Parce que les actes parlent plus que les mots, Québec entend mettre en place une taxe spéciale non-vaccinés : la « contribution santé ». Pas de précision quant au montant, mais il s'annonce « significatif ». La décision est dans la veine du durcissement des règles contre les non-vaccinés. Face au comportement délictueux d'une partie d'entre eux, qui paient des sans-abris pour qu'ils se fassent vacciner à leur place, les autorités annoncent un renforcement des contrôles du passe vaccinal. Toujours dans le même état d'esprit, les non-vaccinés sont, depuis quelques jours, interdits d'entrée dans certains commerces non essentiels, à commencer par les établissements de vente d'alcool et de cannabis.

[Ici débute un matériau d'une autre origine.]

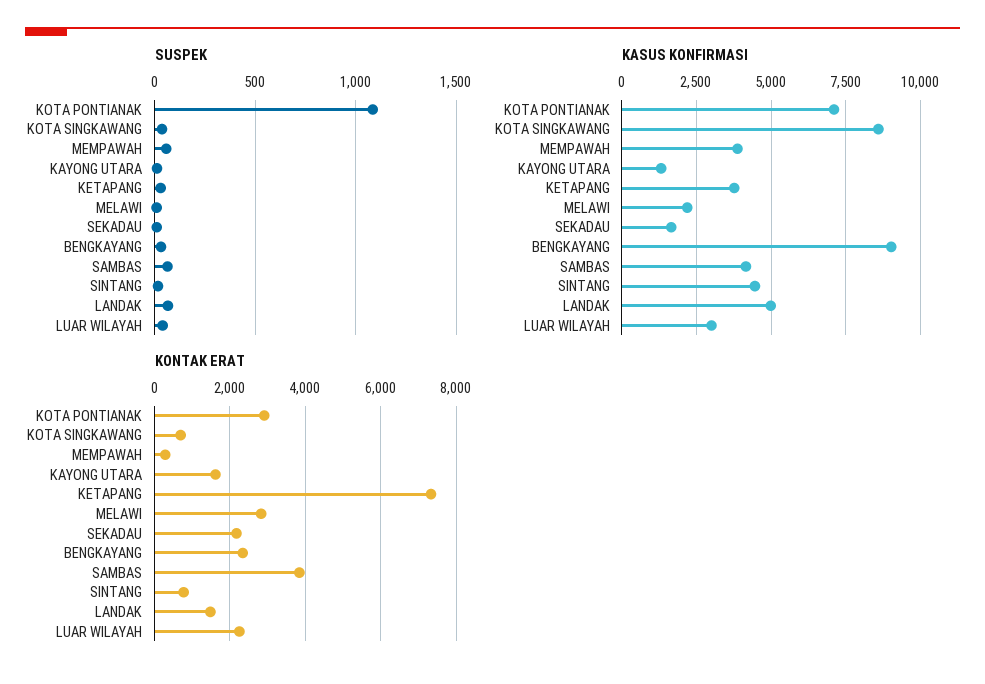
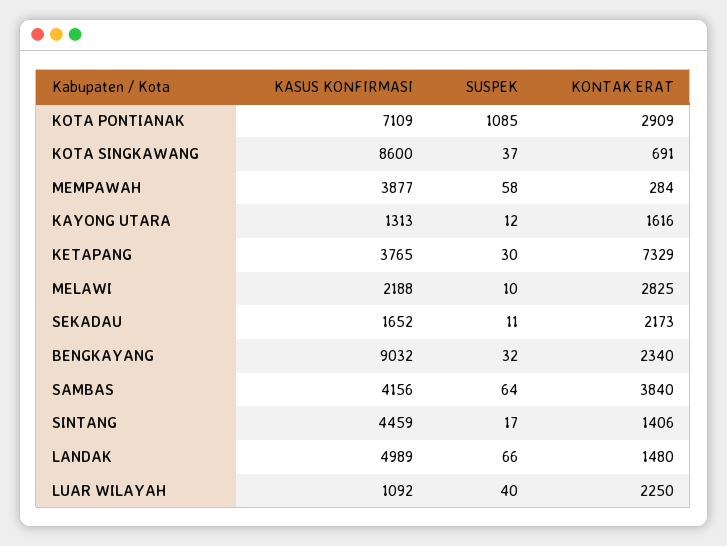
KASUS KONFIRMASI, LUAR WILAYAH: 3000 -> 1092
KONTAK ERAT, SINTANG: 800 -> 1406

On est loin du retour à la normale. Les Québécois s'inquiètent. Les candidats à l'expatriation s'interrogent. Est-il moralement possible de voyager maintenant ? Pour les non-vaccinés, la question ne se pose pas. Mais pour les vaccinés, les contraintes actuelles, encore très fortes, peuvent freiner ou retarder le projet de voyage.